» Условие задания
Выведите все строки ниже в точности, ничего не меняя и не пропуская.

» Сохранённые записи
·····

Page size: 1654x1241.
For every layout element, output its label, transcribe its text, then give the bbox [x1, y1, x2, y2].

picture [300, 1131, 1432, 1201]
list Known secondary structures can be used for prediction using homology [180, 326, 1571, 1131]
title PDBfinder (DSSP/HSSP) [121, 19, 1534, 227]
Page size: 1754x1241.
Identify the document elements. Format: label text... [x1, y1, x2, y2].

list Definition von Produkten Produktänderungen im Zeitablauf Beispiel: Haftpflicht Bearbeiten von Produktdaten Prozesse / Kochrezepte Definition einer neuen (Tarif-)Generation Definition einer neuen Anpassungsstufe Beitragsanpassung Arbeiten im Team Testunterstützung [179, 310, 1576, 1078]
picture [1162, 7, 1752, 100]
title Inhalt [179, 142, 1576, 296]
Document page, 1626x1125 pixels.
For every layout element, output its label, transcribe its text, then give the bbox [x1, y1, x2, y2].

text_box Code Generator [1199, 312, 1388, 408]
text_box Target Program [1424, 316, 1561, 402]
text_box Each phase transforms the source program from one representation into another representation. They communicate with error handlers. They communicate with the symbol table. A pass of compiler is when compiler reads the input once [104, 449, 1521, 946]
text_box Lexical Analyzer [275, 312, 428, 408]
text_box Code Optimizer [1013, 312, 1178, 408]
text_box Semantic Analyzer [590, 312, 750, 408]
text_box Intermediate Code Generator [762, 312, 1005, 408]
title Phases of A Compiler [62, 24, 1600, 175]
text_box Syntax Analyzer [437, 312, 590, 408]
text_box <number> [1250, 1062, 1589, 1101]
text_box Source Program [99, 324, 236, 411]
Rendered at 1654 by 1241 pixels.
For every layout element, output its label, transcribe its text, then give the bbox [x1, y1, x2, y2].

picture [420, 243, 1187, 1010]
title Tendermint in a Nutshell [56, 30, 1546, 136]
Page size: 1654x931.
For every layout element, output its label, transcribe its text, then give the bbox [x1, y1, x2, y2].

·····

» Результат выполнения
Page size: 1654x1241.
For every layout element, output its label, transcribe its text, then give the bbox [x1, y1, x2, y2].

picture [300, 1131, 1432, 1201]
list Known secondary structures can be used for prediction using homology [180, 326, 1571, 1131]
title PDBfinder (DSSP/HSSP) [121, 19, 1534, 227]
Page size: 1754x1241.
Identify the document elements. Format: label text... [x1, y1, x2, y2].

list Definition von Produkten Produktänderungen im Zeitablauf Beispiel: Haftpflicht Bearbeiten von Produktdaten Prozesse / Kochrezepte Definition einer neuen (Tarif-)Generation Definition einer neuen Anpassungsstufe Beitragsanpassung Arbeiten im Team Testunterstützung [179, 310, 1576, 1078]
picture [1162, 7, 1752, 100]
title Inhalt [179, 142, 1576, 296]
Document page, 1626x1125 pixels.
For every layout element, output its label, transcribe its text, then give the bbox [x1, y1, x2, y2].

text_box Code Generator [1199, 312, 1388, 408]
text_box Target Program [1424, 316, 1561, 402]
text_box Each phase transforms the source program from one representation into another representation. They communicate with error handlers. They communicate with the symbol table. A pass of compiler is when compiler reads the input once [104, 449, 1521, 946]
text_box Lexical Analyzer [275, 312, 428, 408]
text_box Code Optimizer [1013, 312, 1178, 408]
text_box Semantic Analyzer [590, 312, 750, 408]
text_box Intermediate Code Generator [762, 312, 1005, 408]
title Phases of A Compiler [62, 24, 1600, 175]
text_box Syntax Analyzer [437, 312, 590, 408]
text_box <number> [1250, 1062, 1589, 1101]
text_box Source Program [99, 324, 236, 411]
Rendered at 1654 by 1241 pixels.
For every layout element, output its label, transcribe its text, then give the bbox [x1, y1, x2, y2].

picture [420, 243, 1187, 1010]
title Tendermint in a Nutshell [56, 30, 1546, 136]
Page size: 1654x931.
For every layout element, output its label, transcribe its text, then give the bbox [x1, y1, x2, y2].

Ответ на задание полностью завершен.